# Input data
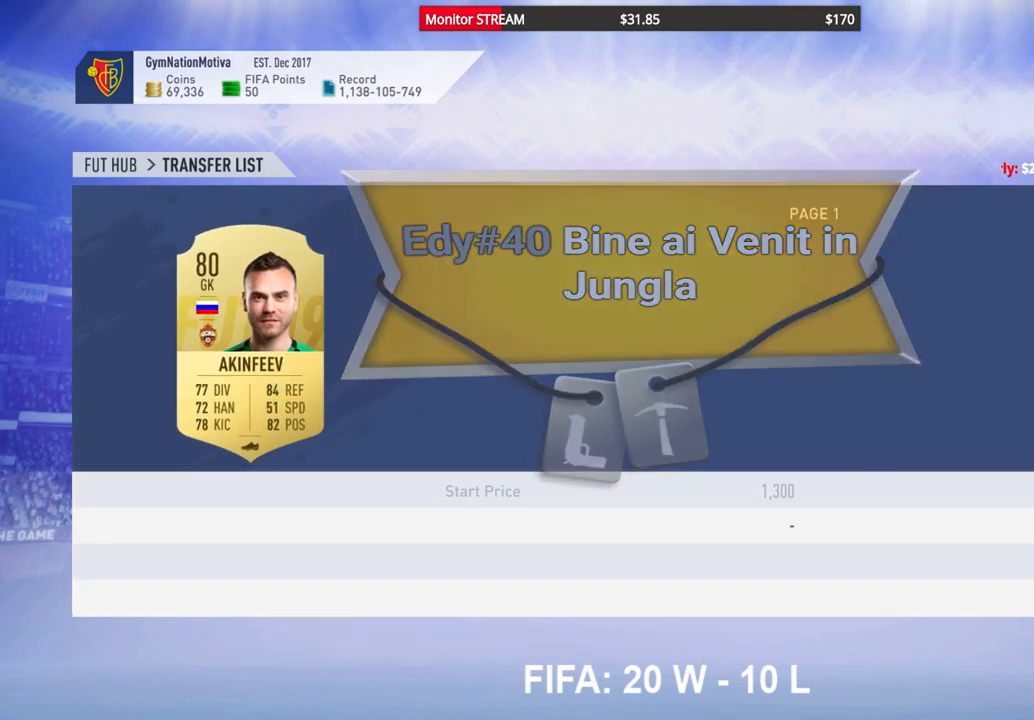
{"buttons": [], "left_stick": "center", "right_stick": "center", "events": []}
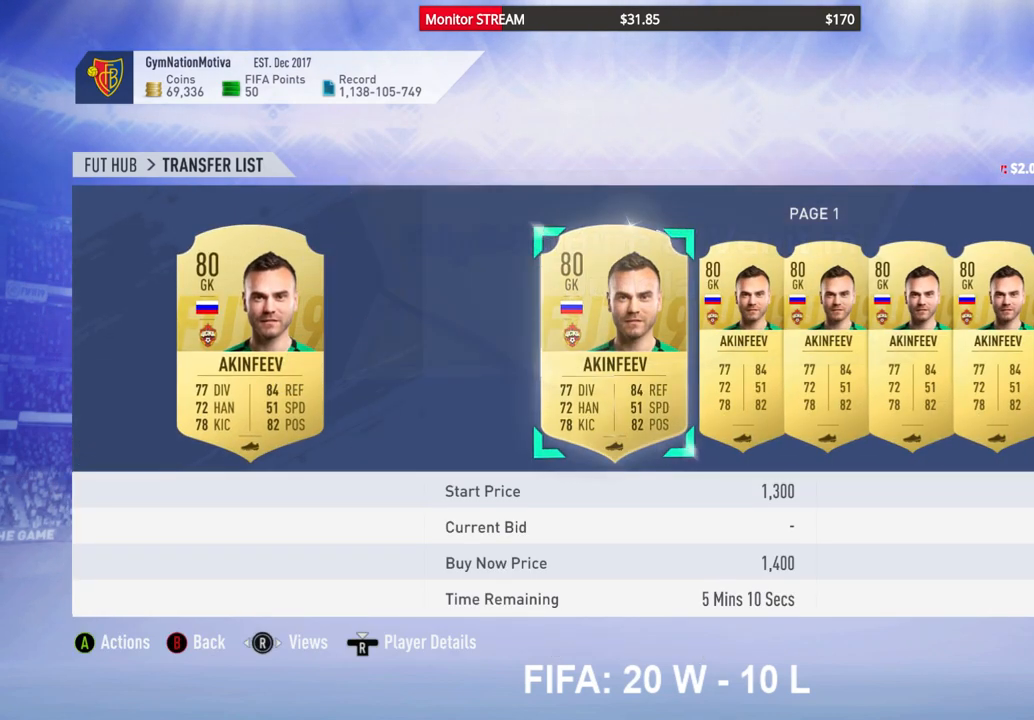
{"buttons": [], "left_stick": "center", "right_stick": "center", "events": [[50, "DPAD_RIGHT", "down"], [133, "DPAD_RIGHT", "up"], [217, "DPAD_RIGHT", "down"], [317, "DPAD_RIGHT", "up"], [400, "DPAD_RIGHT", "down"], [500, "DPAD_RIGHT", "up"]]}
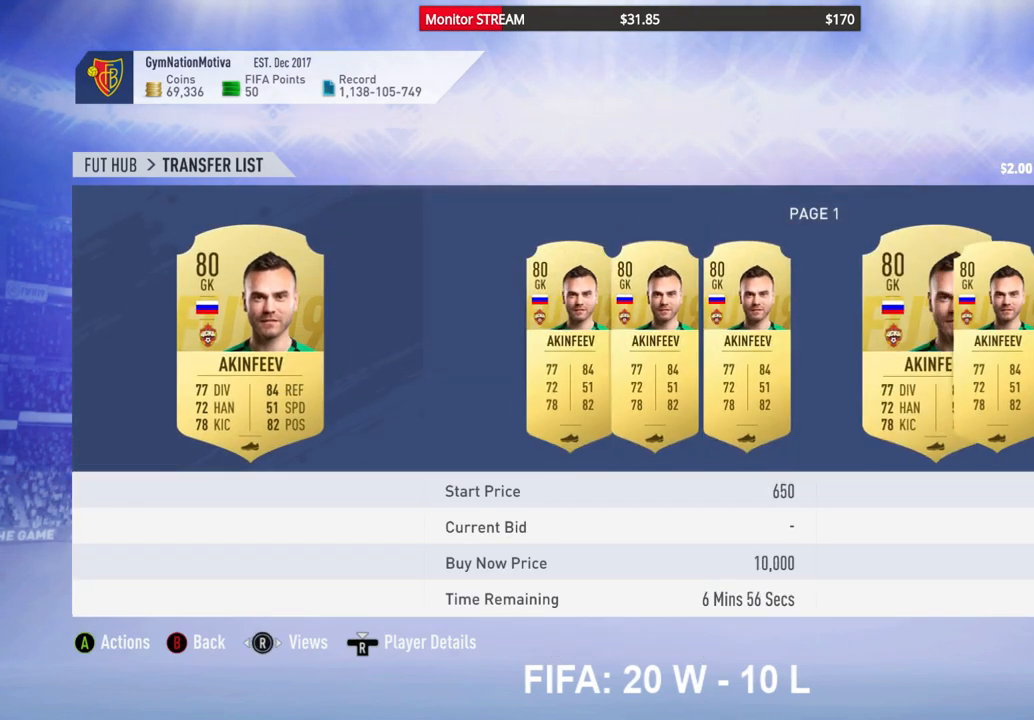
{"buttons": [], "left_stick": "center", "right_stick": "center", "events": []}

# Your assignment
Your answer should reproduce every line of the data verbatim and include no images.

# Exercise answer
{"buttons": [], "left_stick": "center", "right_stick": "center", "events": []}
{"buttons": [], "left_stick": "center", "right_stick": "center", "events": [[50, "DPAD_RIGHT", "down"], [133, "DPAD_RIGHT", "up"], [217, "DPAD_RIGHT", "down"], [317, "DPAD_RIGHT", "up"], [400, "DPAD_RIGHT", "down"], [500, "DPAD_RIGHT", "up"]]}
{"buttons": [], "left_stick": "center", "right_stick": "center", "events": []}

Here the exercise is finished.